Endothelin Converting Enzyme-2 Differentially Regulates Opioid Receptor Activity.

British journal of pharmacology

PubMedID: 24990314

Gupta A, Fujita W, Gomes I, Bobeck E, Devi LA. Endothelin Converting Enzyme-2 Differentially Regulates Opioid Receptor Activity. Br J Pharmacol. 2014;.
Opioid receptor function is modulated by post-activation events such as receptor endocytosis, recycling and/or degradation. While it is generally understood that the peptide ligand gets co-endocytosed with the receptor, relatively few studies have investigated the role of the endocytosed peptide and peptide processing enzymes in regulating receptor function. In this study we focused on ECE2, a member of the neprilysin family of metallopeptidases that exhibits an acidic pH optimum, localizes to an intracellular compartment and selectively processes neuropeptides including opioid peptides in vitro (reviewed in Devi and Miller (2013)), and examined its role in modulating µ receptor recycling and resensitization.

The effect of ECE2 inhibition on hydrolysis of the endocytosed peptide was examined using thin layer chromatography and on µ opioid receptor trafficking using either enzyme-linked immunosorbent assay or microscopy. The effect of ECE2 inhibition on receptor signaling was measured using a cAMP assay and on antinociception induced by intrathecally-administered opioids by the tail flick assay.

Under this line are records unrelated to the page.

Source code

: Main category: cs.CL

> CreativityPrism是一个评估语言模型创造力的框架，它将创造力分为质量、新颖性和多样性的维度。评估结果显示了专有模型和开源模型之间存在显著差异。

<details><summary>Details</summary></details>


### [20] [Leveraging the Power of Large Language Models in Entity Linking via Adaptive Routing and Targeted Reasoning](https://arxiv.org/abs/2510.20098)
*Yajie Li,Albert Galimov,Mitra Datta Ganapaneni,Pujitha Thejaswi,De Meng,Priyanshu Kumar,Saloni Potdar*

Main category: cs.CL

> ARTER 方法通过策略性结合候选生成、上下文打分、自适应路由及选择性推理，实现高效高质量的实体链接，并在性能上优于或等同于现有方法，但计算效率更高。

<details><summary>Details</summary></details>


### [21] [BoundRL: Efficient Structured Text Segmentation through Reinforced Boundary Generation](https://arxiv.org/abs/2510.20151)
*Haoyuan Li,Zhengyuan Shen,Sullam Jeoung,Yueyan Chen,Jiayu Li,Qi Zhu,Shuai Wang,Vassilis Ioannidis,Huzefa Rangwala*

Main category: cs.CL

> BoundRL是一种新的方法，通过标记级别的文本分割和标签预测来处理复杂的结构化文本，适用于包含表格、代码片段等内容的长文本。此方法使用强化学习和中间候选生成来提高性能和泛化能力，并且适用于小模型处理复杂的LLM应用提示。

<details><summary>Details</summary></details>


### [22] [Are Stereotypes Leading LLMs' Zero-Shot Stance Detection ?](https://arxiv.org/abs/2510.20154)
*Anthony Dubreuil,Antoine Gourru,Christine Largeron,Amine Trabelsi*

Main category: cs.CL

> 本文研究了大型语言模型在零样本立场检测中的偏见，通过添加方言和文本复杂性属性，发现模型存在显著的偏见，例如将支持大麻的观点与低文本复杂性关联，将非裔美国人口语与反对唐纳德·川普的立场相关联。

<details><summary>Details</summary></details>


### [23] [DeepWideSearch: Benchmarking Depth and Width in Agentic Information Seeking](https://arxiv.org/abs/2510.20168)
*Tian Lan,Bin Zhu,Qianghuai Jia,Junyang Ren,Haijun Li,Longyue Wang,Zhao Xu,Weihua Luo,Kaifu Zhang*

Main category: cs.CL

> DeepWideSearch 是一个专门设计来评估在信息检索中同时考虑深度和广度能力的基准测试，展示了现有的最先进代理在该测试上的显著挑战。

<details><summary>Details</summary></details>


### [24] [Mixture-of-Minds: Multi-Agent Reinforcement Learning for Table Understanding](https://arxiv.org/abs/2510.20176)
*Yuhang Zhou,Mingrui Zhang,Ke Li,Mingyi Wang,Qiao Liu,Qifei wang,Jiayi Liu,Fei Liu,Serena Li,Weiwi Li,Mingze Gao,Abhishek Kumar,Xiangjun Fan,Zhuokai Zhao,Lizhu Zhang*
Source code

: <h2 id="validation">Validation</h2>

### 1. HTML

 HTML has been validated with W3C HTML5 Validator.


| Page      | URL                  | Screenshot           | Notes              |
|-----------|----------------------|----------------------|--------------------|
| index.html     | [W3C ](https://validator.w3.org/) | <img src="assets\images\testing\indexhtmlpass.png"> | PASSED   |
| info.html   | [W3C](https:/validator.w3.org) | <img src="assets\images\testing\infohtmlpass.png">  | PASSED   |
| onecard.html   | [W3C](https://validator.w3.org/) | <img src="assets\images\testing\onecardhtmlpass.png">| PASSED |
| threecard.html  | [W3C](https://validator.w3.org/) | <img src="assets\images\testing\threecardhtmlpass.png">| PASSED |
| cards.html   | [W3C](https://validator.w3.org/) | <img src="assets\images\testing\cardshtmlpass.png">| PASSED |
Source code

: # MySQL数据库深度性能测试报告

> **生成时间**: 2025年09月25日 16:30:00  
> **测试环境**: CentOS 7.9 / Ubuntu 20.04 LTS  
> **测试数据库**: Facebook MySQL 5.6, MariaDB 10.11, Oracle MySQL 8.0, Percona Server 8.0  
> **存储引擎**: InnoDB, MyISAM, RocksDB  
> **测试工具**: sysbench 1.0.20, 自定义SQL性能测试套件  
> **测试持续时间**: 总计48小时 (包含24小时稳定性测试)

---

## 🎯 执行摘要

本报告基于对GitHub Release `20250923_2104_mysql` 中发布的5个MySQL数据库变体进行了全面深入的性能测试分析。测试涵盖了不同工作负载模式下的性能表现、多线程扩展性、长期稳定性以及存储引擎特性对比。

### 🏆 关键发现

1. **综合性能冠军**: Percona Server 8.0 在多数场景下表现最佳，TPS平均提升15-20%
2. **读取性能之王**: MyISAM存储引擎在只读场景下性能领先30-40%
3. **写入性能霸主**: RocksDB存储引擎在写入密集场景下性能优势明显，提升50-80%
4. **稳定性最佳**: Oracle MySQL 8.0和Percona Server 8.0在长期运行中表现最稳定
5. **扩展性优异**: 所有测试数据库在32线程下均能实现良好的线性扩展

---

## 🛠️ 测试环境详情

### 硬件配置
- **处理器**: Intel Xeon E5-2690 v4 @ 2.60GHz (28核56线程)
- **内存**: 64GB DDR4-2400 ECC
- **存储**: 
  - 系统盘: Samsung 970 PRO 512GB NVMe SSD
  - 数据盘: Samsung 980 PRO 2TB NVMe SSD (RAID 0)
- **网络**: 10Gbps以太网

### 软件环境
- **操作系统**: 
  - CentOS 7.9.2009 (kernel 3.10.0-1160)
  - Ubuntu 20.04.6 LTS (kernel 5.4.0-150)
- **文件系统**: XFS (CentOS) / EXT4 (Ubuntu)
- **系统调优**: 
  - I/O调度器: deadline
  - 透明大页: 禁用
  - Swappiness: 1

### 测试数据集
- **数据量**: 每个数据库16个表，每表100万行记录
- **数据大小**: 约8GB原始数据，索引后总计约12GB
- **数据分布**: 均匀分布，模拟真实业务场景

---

We find that the highly selective ECE2 inhibitor, S136492, significantly impairs µ receptor recycling and signaling by only those ligands that are ECE2 substrates and this is seen both in heterologous cells and in cells endogenously co-expressing µ receptors with ECE2. We also find that ECE2 inhibition attenuates antinociception mediated only by opioid peptides that are ECE2 substrates.

These results suggest that ECE2, by selectively processing endogenous opioid peptides in the endocytic compartment, plays a role in modulating opioid receptor activity.